Estoy seguro que al menos uno de mis diez —o quizá doce...—  lectores de este espacio semanal se han sentido mas que contrariados por haber vivido o incluso estar viviendo el contagio por Covid-19 de algún conocido, de un ser querido o incluso un familiar cercano. La noticia en primera instancia desconcierta, abruma, por no decir que aterra; la avalancha de actividades se desgrana como elote maduro, y en menos de lo que uno imagina, la limpieza, el aislamiento, las llamadas y mensajes de texto a médicos y familiares se aglomeran en la cabeza y entre los dedos a lo largo de los días.

De pronto, como cuando se llega de visita, uno se siente ajeno en su propia casa, conviviendo, tocando y compartiendo lo mínimo indispensable para tratar de aislarse de un enemigo invisible, implacable, pero sobre todo para no contagiar ante la presunción o certeza de ser portador de este bicho que ha llegado desde tierras lejanas para instalarse momentáneamente  en casa —eso esperamos— y que se ha colado hasta el corazón mismo de la familia.

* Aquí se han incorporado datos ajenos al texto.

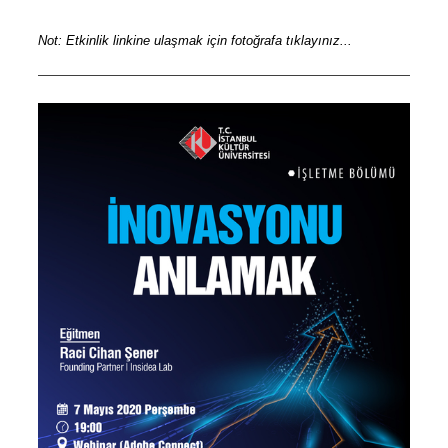
Not: Etkinlik linkine ulaşmak için fotoğrafa tıklayınız...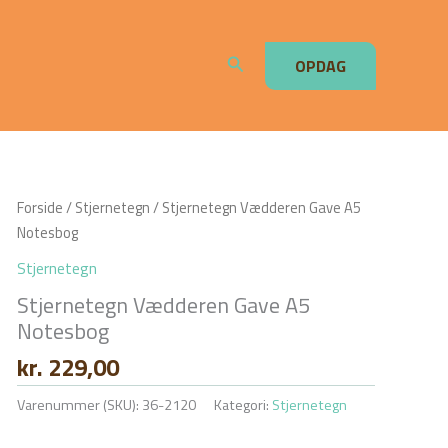
Søg
OPDAG
Forside
/
Stjernetegn
/ Stjernetegn Vædderen Gave A5
Notesbog
Stjernetegn
Stjernetegn Vædderen Gave A5
Notesbog
kr.
229,00
Varenummer (SKU):
36-2120
Kategori:
Stjernetegn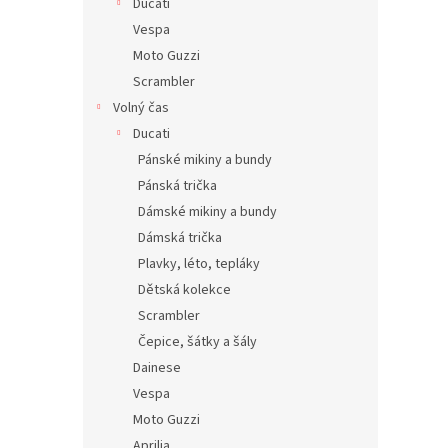
Ducati
Vespa
Moto Guzzi
Scrambler
Volný čas
Ducati
Pánské mikiny a bundy
Pánská trička
Dámské mikiny a bundy
Dámská trička
Plavky, léto, tepláky
Dětská kolekce
Scrambler
Čepice, šátky a šály
Dainese
Vespa
Moto Guzzi
Aprilia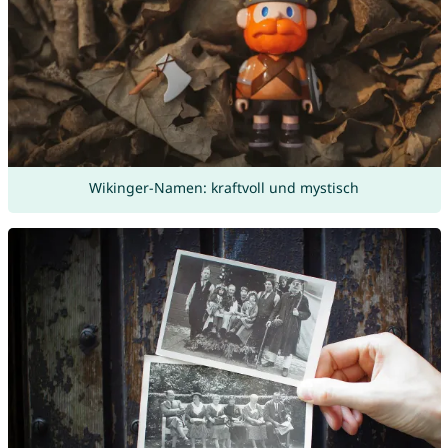
Wikinger-Namen: kraftvoll und mystisch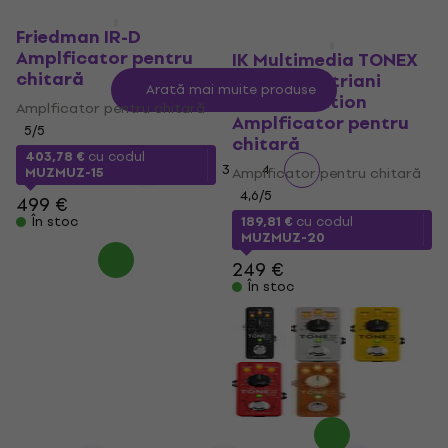
Friedman IR-D
Amplficator pentru
IK Multimedia TONEX
chitară
ONE Joe Satriani
Arată mai multe produse
Limited Edition
Amplficator pentru chitară
Amplficator pentru
5
/5
chitară
403,78 €
cu codul
1
2
3
4
MUZMUZ-15
Amplficator pentru chitară
4,6
/5
499 €
În stoc
189,81 €
cu codul
MUZMUZ-20
249 €
În stoc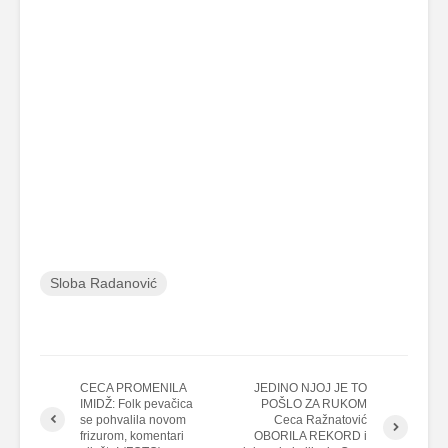
Sloba Radanović
CECA PROMENILA
JEDINO NJOJ JE TO
IMIDŽ: Folk pevačica
POŠLO ZA RUKOM
se pohvalila novom
Ceca Ražnatović
frizurom, komentari
OBORILA REKORD i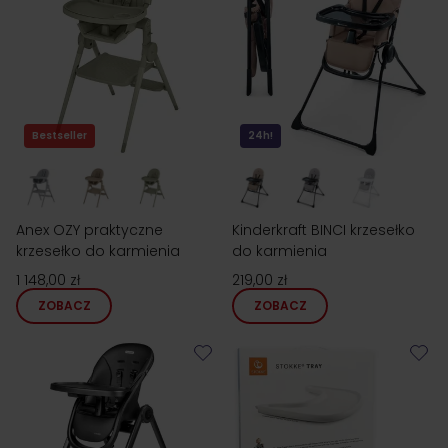
Bestseller
24h!
Anex OZY praktyczne
Kinderkraft BINCI krzesełko
krzesełko do karmienia
do karmienia
1 148,00 zł
219,00 zł
ZOBACZ
ZOBACZ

Es totalmente perturbador lo que provoca este visitante indeseable.

Ahora que este inquilino incómodo se ha instalado recientemente y volteado “patas pa’rriba” —perdón por el excelso castellano—   la vida de un servidor, puedo afirmar para este espacio de reflexión semanal, que este bicho puede entrar a la vida de cualquiera de nosotros sin tocar la puerta o incluso por la puerta del traspatio, en un breve descuido de alguien cercano y vulnerable. Es real.

A 29 semanas, de las cuarenta, que lleva esta condición sanitaria en nuestro país, reflexiono nuevamente sobre la vulnerabilidad y lo poco listos que podemos estar para hacerle frente a este visitante. Los días cambian, la soledad y a la vez cercanía de las personas que se preocupan y permanecen alertas por la evolución de la condición médica se vuelve sumamente revelador del radio del circulo de cercanos; la efervescencia de la ayuda y de los que están dispuestos a poner un  grano de arena para aminorar síntomas, para acompañar, e incluso para ofrecer apoyo verdadero es igualmente sorprendente. Siempre se encuentran ángeles en los cornisas más lóbregas, solo es necesario voltearlas a ver.

Puedo afirmar también, por fortuna, que cuando el SARS-COV2 llama a la puerta y deja al inquilino incómodo Covid-19 en casa, la vida se ve en un abrir y cerrar de ojos, muy diferente; el evolucionar con síntomas menores conforme pasan los días, sin grandes molestias, pudiera parecer algo sumamente simplista, pero se vuelve una bendición; la grandeza de los verdaderamente cercanos prestos a cada momento para ofrecer la mano y el corazón; la generosidad de los lejanos para ofrecer ayuda cuando menos se esperaba, no tiene precio; pero sobre todo y recalco en verdad esto último, la increíble tranquilidad que brinda el saber que aún con dificultades, se puede salir adelante, que la familia está bien y que muy pronto, quizá en días, todos estaremos a la mesa, la misma mesa de siempre, platicándolo, recordando cuando el SARS-COV2 llamó a nuestra puerta y visitó a la familia unos días, para despabilarnos, dejarnos más unidos y con más amigos.